## PROBLEM SET
• 1. Decide whether each of the statements (a), (b) and (c) agrees with the forum post on the p-adic sup-norm, answering yes or no and quoting the deciding words of the post exactly. (a) The example is meant to show that a vector space norm may fail to be a field norm. (b) The hint goes on to explain why its computations prove that the sup-norm is not a field norm. (c) The writer is certain that property (ii) fails for the sup-norm.
• 2. Reproduce from the forum post on the p-adic sup-norm everything from "How does it" down to "norm property $(ii)$.", word for word.

## TEXT PROVIDED
== Segment start ==

In the book of $\text{Neal Koblitz}$ on p-adic numbers, p-adic analysis and zeta-function, the following exercise is given:
Exercise: Let $V=\mathbb{Q}_p(\sqrt p)$, $ \ v_1=1, \ v_2=\sqrt p \ $. Here $V=\mathbb{Q}_p(\sqrt p)$ is a vector space over the p-adic field $\mathbb{Q}_p \ $. Show that $\text{sup-norm}$ is not a field norm.
The purpose of this example is to show that a vector space norm may not be a field norm.
In the hintz of this book it is given that-
$v_2 \cdot v_2=pv_1$, but $||v_2||_{sup} \cdot ||v_2||_{sup}=1$, $||pv_1||_{sup}=|p|_p=\frac{1}{p}$.
That is all given in the hintz.
How does it conclude that $sup-norm$ is not a field norm ?
Now if $K$ is a finite extension of the field $F$, then the properties of the field norm $||.||$ is given below:
$(i) \ ||xy||=||x||||y||, \ x,y \in K$,
$(ii) \ ||ax||=a^n ||x||, \ a \in K, \ \forall x \in L, \ n=[K:F]$.
Here probably property $(ii)$ does not hold. Because,
$a=p \in V=\mathbb{Q}_p(\sqrt p)$ and $v_1=1 \in \mathbb{Q}_p$ but $||pv_1||_{sup}=\frac{1}{p} \neq p^{[\mathbb{Q}_p(\sqrt p): \mathbb{Q}_p]} ||v_1||_{sup}=p^2||v||_{sup}.$
So the $sup-norm$ does not satisfy the field norm property $(ii)$.
But I am not sure.
Can you please help me?

== Segment end ==

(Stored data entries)
== Segment start ==

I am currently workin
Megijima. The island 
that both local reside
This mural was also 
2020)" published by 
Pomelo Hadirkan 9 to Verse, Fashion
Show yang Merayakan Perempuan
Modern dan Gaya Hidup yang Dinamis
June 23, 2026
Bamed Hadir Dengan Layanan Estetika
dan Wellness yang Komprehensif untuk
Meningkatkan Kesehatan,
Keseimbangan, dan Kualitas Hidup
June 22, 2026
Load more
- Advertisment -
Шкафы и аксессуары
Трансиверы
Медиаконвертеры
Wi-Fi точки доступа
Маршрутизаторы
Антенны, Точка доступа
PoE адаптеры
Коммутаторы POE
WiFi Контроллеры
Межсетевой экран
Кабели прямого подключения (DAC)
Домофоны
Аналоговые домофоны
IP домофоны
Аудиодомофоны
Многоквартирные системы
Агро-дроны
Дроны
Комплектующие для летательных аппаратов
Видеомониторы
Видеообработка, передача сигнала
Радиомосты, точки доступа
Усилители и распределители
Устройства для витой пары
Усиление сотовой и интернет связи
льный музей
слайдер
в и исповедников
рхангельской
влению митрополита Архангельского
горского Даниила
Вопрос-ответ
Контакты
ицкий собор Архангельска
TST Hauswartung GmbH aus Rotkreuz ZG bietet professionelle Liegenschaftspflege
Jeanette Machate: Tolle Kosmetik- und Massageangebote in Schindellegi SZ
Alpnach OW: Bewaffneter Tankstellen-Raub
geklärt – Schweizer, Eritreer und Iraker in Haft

== Segment end ==

## SOLVED PROBLEMS
• 1.
(a) Yes: "The purpose of this example is to show that a vector space norm may not be a field norm."
(b) No: "That is all given in the hintz."
(c) No: "But I am not sure."

• 2.
How does it conclude that $sup-norm$ is not a field norm ?
Now if $K$ is a finite extension of the field $F$, then the properties of the field norm $||.||$ is given below:
$(i) \ ||xy||=||x||||y||, \ x,y \in K$,
$(ii) \ ||ax||=a^n ||x||, \ a \in K, \ \forall x \in L, \ n=[K:F]$.
Here probably property $(ii)$ does not hold. Because,
$a=p \in V=\mathbb{Q}_p(\sqrt p)$ and $v_1=1 \in \mathbb{Q}_p$ but $||pv_1||_{sup}=\frac{1}{p} \neq p^{[\mathbb{Q}_p(\sqrt p): \mathbb{Q}_p]} ||v_1||_{sup}=p^2||v||_{sup}.$
So the $sup-norm$ does not satisfy the field norm property $(ii)$.